Revamping the Ancient Juicer! 22 September 2014

Dear Vitamix, although I love you and your ability to blend errything, sometimes I crave a bit of old school cooool in the kitchen. I'm taking indie to a whooole new level. Tonight I whipped out the ancient Breville Vegetable 'n' Citrus Juicer. I have late night urges to do odd things.

The Breville beast was hiding on the bottom shelf at the back of the pantry. I only found this because Scar (aka Angry Cat) keeps sneaking into the pantry to find his Whiskers (ie. cat food, in case you think we kept his actual whiskers in the pantry…). Actually I'm not even sure that's why he crawls in there, I think he's just an attention seeker. Anyway, this pour soul (incorrect spelling pun intended) has been neglected for over a decade, the juicer that is, not the cat.

When Dana and I were little bebs, my parents were raw vegan. Dad had a few gruelling rounds of chemo so they decided to go au naturale to kick cancers butt (and yes, that worked, papa bear is still kicking on). I guess this means they were cool before #vegan had 6,615,802 tags on Insta. This also means that the Breville beast is more than 23 years old, because they bought it before I was born! WHAT. A. TROOPER!

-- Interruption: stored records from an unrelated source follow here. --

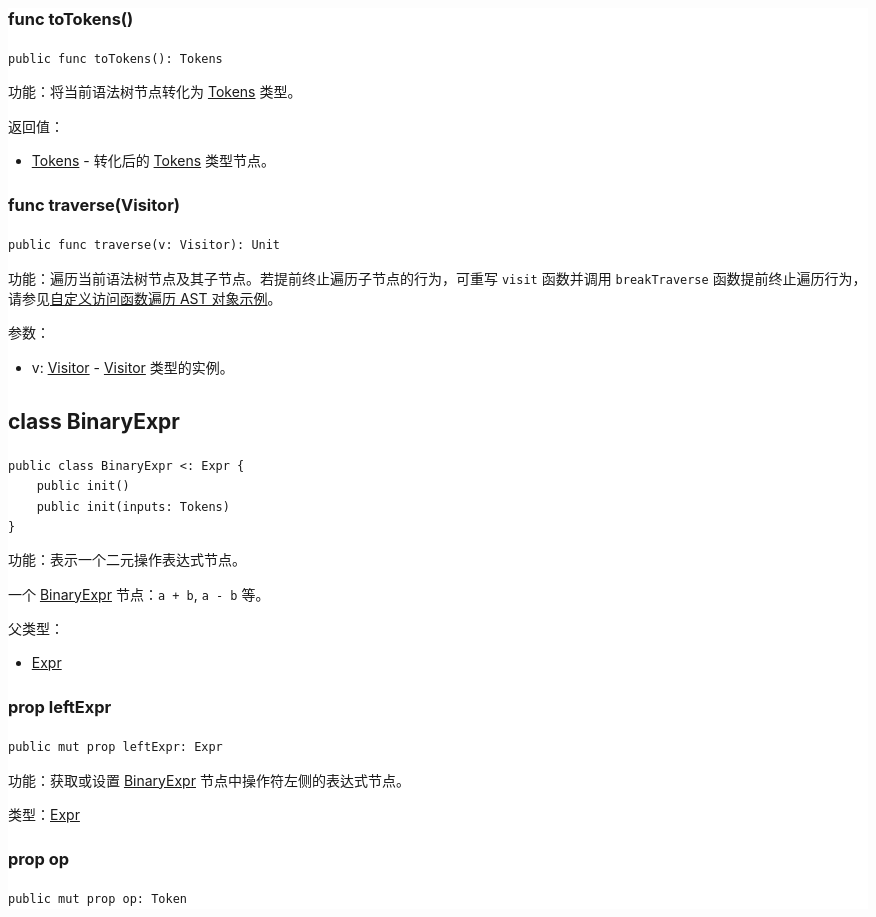 ### func toTokens()

```cangjie
public func toTokens(): Tokens
```

功能：将当前语法树节点转化为 [Tokens](ast_package_classes.md#class-tokens) 类型。

返回值：

- [Tokens](ast_package_classes.md#class-tokens) - 转化后的 [Tokens](ast_package_classes.md#class-tokens) 类型节点。

### func traverse(Visitor)

```cangjie
public func traverse(v: Visitor): Unit
```

功能：遍历当前语法树节点及其子节点。若提前终止遍历子节点的行为，可重写 `visit` 函数并调用 `breakTraverse` 函数提前终止遍历行为，请参见[自定义访问函数遍历 AST 对象示例](../ast_samples/traverse.md)。

参数：

- v: [Visitor](ast_package_classes.md#class-visitor) - [Visitor](ast_package_classes.md#class-visitor) 类型的实例。

## class BinaryExpr

```cangjie
public class BinaryExpr <: Expr {
    public init()
    public init(inputs: Tokens)
}
```

功能：表示一个二元操作表达式节点。

一个 [BinaryExpr](ast_package_classes.md#class-binaryexpr) 节点：`a + b`, `a - b` 等。

父类型：

- [Expr](#class-expr)

### prop leftExpr

```cangjie
public mut prop leftExpr: Expr
```

功能：获取或设置 [BinaryExpr](ast_package_classes.md#class-binaryexpr) 节点中操作符左侧的表达式节点。

类型：[Expr](ast_package_classes.md#class-expr)

### prop op

```cangjie
public mut prop op: Token
```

I was busy cooking dinner so I bribed Dad to clean the Breville beast for $20. Bribery always works. I should have clearly defined what 'clean' meant because he did a pretty average job. I wasn't satisfied with his efforts so I asked what we could do to clean the juicing blade-y bit more thoroughly. A few years of left over orange pulp isn't exactly what I wanted in my belly tonight. I have this odd trait where I'm a clean freak but only if I can clean something to its absolute cleanest. I'll only clean my room if everything has a place. I didn't have much storage at my old place so my room was often a mess because I couldn't handle things not having a proper home... I digress. 

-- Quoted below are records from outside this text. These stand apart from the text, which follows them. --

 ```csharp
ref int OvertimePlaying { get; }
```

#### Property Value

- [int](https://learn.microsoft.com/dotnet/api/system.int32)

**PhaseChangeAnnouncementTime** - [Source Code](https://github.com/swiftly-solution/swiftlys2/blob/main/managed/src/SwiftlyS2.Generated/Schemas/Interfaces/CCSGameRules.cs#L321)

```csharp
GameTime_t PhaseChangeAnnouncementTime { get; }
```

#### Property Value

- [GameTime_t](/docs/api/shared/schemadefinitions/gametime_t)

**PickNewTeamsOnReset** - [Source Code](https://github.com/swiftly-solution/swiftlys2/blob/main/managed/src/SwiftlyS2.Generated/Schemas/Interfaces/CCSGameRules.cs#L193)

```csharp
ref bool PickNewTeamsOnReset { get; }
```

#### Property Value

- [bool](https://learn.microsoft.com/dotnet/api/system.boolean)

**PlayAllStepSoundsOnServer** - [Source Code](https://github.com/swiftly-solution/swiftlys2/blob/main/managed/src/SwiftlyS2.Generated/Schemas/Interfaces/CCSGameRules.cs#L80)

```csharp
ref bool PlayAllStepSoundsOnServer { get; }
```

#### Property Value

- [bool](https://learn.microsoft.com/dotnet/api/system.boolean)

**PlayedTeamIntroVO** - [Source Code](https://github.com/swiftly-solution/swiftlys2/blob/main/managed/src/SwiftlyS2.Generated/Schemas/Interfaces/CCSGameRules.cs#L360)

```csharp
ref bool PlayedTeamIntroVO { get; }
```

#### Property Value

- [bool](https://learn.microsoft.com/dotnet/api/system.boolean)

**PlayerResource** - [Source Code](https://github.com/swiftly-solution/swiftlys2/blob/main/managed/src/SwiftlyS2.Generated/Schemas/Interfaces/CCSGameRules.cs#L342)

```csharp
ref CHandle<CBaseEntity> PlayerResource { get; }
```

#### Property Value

Dad said he used to use a toothbrush to give it a good clean. GREAT idea Dad!! We wandered to the bathroom and stole Mum's electric toothbrush. We occasionally steal it to clean Klaus' teeth too. Let's just keep that on the down low. I know you're reading this Mum, I hope your mouth tastes like dishwashing liquid tonight. ;) 

 

Not joking. Electric toothbrush worked a treat. 

 

The Breville beast in all its discoloured glory. Feat. happy food.

 

Fresh OJ. Perfect for an 8pm pick-me-up.

 

Added some carrot to the mix, derish. 

 

So the point of this blog is… Breville doesn't need warranties. I don't think their products ever break. I'm surprised we still had all the parts! You can pick up a juicer or blender from an op shop. I can guarantee you people chuck out perfectly decent white goods (or slightly yellow) all the time. 

Queue a million blog posts about colourful juices I make. And yes I understand the whole smoothie vs juice debate blah blah, I just feel like some juice maaaan.